Lacetani

The Iberian Peninsula in the 3rd century BC

The Lacetani were an ancient Iberian (pre-Roman) people of the Iberian Peninsula (the Roman Hispania). They are believed to have spoken an Iberian language.[citation needed]

The name is mentioned in brief by some Roman period writers. Pliny the elder listed the people in his geographical description of Hispania Citerior, and again as a region of abundant vines, that allow the production of second-rate wine.[1] Martial in an epigram also recalled Laletanian or Lacetanian as a kind of cheap wine.[2] Sallust's Histories has it as a territory that Pompey claimed to have recovered from Sertorius.[3] Mentions by Livy,[4] Plutarch, and Cassius Dio are in the context of the Iberian revolt.
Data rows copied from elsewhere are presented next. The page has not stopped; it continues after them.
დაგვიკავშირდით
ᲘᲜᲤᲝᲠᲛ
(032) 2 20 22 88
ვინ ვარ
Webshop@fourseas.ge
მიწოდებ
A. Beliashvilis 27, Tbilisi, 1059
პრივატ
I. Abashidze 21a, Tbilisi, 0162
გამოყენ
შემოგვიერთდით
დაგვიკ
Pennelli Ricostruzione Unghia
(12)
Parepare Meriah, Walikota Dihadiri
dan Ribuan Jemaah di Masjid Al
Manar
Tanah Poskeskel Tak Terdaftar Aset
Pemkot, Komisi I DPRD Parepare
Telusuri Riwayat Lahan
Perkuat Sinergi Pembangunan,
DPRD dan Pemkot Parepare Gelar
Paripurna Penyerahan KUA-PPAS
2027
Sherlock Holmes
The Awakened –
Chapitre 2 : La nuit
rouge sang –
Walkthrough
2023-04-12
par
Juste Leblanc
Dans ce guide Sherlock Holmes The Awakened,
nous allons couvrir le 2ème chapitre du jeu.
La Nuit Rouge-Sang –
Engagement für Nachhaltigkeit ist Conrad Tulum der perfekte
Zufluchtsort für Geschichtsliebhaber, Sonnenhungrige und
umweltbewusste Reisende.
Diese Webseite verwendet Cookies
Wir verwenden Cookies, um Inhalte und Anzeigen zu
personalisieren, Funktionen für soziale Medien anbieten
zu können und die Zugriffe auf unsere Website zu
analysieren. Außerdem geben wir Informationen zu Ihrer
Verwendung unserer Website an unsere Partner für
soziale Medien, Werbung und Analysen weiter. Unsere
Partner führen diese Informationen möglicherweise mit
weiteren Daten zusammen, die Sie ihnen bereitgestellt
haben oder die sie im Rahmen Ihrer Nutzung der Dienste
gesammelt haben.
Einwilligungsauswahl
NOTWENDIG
However, there remains some doubt whether their naming is not a corruption of either Laietani or Iacetani, the names of two neighboring tribes.[5] Ptolemy located the towns of Aeso/Isona (Guissona) and Setelsis/Selensis (Solsona) among those in a territory, of the Lacetani or the Iacetani.[6]

  1. ^ Pliny, Natural History, 3.4; 14.8
  2. ^ Martial, Epigrams, 1.26; 1.49
  3. ^ Sallust (1965) [1921]. "Letter of Gnaeus Pompeius, Histories 2.4". Sallust: With an English Translation by J. C. Rolfe. Loeb Classical Library (in English and Latin) (revised 1931...reprinted ed.). Harvard University Press. pp. 416–417.
  4. ^ Livy, Ab urbe condita Libri 21.23, and other sections
  5. ^ Public Domain Smith, William, ed. (1857). "Lacetani". Dictionary of Greek and Roman Geography. Vol. 2. London: John Murray.
  6. ^ Ptolemy Geographia 2.6.72, reads Akketanoi or Iaketnnoi, but Stückelberger et al note that the Lacetani are probably meant: Stückelberger, Alfred; Grasshoff, Gerd (2017). Klaudios Ptolemaios, Handbuch der Geographie (in German and Ancient Greek). Vol. 1. Schwabe. p. 197. ISBN 978-3-7965-3703-5.